* **About this task**
What you return must match the records word for word, except that pictures are dropped.

(Collected data)
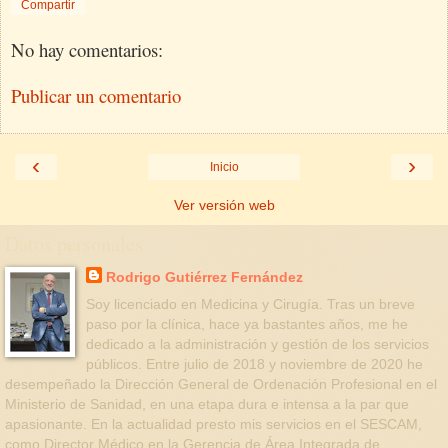
Compartir
No hay comentarios:
Publicar un comentario
‹
›
Inicio
Ver versión web
Datos personales
Rodrigo Gutiérrez Fernández
Soy licenciado en Medicina y Cirugía. Tras un breve
paso por la clínica, hace ya bastantes años, me he
dedicado a la administración y gestión de los servicios
públicos. Entre julio de 2018 y noviembre de 2020 he
desempeñado la Dirección General de Ordenación Profesional en el
Ministerio de Sanidad, en una etapa dura e intensa a la par que
apasionante. En la actualidad presto mis servicios en el SESCAM,
como Director Médico en la Gerencia de Área Integrada de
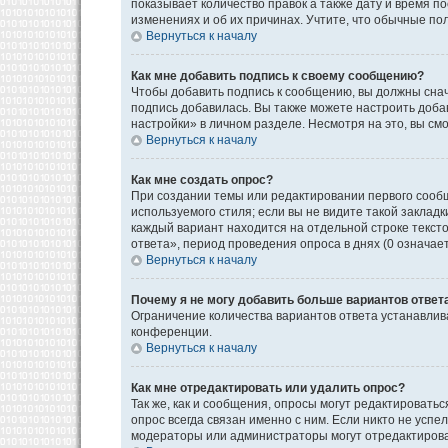
показывает количество правок а также дату и время п
изменениях и об их причинах. Учтите, что обычные пол
Вернуться к началу
Как мне добавить подпись к своему сообщению?
Чтобы добавить подпись к сообщению, вы должны снач
подпись добавилась. Вы также можете настроить доб
настройки» в личном разделе. Несмотря на это, вы с
Вернуться к началу
Как мне создать опрос?
При создании темы или редактировании первого сооб
используемого стиля; если вы не видите такой закладк
каждый вариант находится на отдельной строке текст
ответа», период проведения опроса в днях (0 означае
Вернуться к началу
Почему я не могу добавить больше вариантов ответ
Ограничение количества вариантов ответа устанавли
конференции.
Вернуться к началу
Как мне отредактировать или удалить опрос?
Так же, как и сообщения, опросы могут редактироват
опрос всегда связан именно с ним. Если никто не успе
модераторы или администраторы могут отредактироват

* **Task result**
Compartir
No hay comentarios:
Publicar un comentario
‹
›
Inicio
Ver versión web
Datos personales
Rodrigo Gutiérrez Fernández
Soy licenciado en Medicina y Cirugía. Tras un breve
paso por la clínica, hace ya bastantes años, me he
dedicado a la administración y gestión de los servicios
públicos. Entre julio de 2018 y noviembre de 2020 he
desempeñado la Dirección General de Ordenación Profesional en el
Ministerio de Sanidad, en una etapa dura e intensa a la par que
apasionante. En la actualidad presto mis servicios en el SESCAM,
como Director Médico en la Gerencia de Área Integrada de
показывает количество правок а также дату и время п
изменениях и об их причинах. Учтите, что обычные пол
Вернуться к началу
Как мне добавить подпись к своему сообщению?
Чтобы добавить подпись к сообщению, вы должны снач
подпись добавилась. Вы также можете настроить доб
настройки» в личном разделе. Несмотря на это, вы с
Вернуться к началу
Как мне создать опрос?
При создании темы или редактировании первого сооб
используемого стиля; если вы не видите такой закладк
каждый вариант находится на отдельной строке текст
ответа», период проведения опроса в днях (0 означае
Вернуться к началу
Почему я не могу добавить больше вариантов ответ
Ограничение количества вариантов ответа устанавли
конференции.
Вернуться к началу
Как мне отредактировать или удалить опрос?
Так же, как и сообщения, опросы могут редактироват
опрос всегда связан именно с ним. Если никто не успе
модераторы или администраторы могут отредактироват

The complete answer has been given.